In the records below, find the line containing "index dip: (190, 208)". Restate it and all the lines after it exactly, and omit the rest.

Data to examine>

== Segment start ==

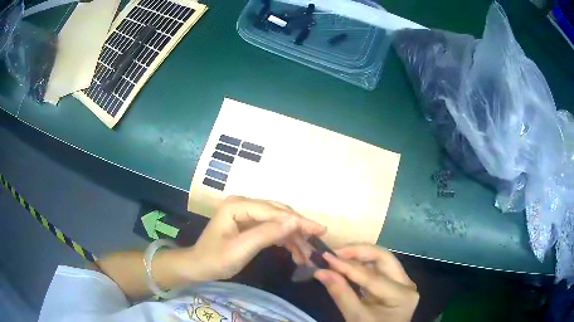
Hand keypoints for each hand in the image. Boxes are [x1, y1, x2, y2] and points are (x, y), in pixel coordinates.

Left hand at [180, 196, 324, 281]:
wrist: (199, 266)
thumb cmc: (215, 259)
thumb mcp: (241, 249)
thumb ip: (267, 234)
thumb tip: (294, 222)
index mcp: (238, 206)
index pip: (273, 211)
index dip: (297, 220)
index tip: (319, 230)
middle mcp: (243, 204)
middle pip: (278, 212)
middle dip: (299, 227)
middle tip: (317, 240)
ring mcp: (247, 213)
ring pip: (278, 220)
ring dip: (293, 235)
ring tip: (307, 253)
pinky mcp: (249, 223)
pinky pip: (272, 228)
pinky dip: (285, 238)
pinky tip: (295, 250)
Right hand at [314, 245, 418, 321]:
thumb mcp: (356, 318)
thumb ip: (341, 294)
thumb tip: (321, 271)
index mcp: (402, 295)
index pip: (371, 276)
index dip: (346, 265)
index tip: (325, 256)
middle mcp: (406, 283)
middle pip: (383, 258)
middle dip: (358, 252)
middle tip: (335, 252)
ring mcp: (402, 283)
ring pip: (381, 260)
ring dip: (359, 256)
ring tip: (338, 256)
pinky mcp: (394, 285)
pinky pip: (378, 269)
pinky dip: (362, 265)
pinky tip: (347, 265)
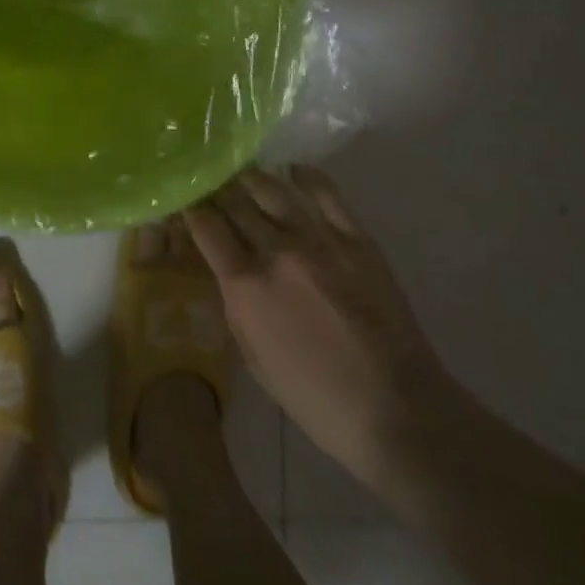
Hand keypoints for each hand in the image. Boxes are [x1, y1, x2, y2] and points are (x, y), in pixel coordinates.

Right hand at [184, 165, 461, 486]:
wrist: (398, 413)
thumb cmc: (317, 400)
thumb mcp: (254, 359)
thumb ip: (235, 304)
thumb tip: (227, 267)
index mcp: (246, 284)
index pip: (205, 225)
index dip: (190, 208)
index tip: (185, 201)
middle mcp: (276, 250)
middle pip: (234, 200)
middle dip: (216, 189)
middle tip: (209, 183)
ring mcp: (319, 239)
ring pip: (272, 188)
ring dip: (251, 178)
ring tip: (243, 174)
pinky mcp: (355, 238)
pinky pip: (326, 192)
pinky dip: (305, 176)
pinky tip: (293, 171)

== Segment end ==

Response>
index dip: (190, 208)
index tip: (185, 201)
middle mcp: (276, 250)
middle pip: (234, 200)
middle dip: (216, 189)
middle tip: (209, 183)
ring mcp: (319, 239)
ring pip: (272, 188)
ring dip: (251, 178)
ring tip: (243, 174)
pinky mcp: (355, 238)
pinky pip: (326, 192)
pinky dip: (305, 176)
pinky tip: (293, 171)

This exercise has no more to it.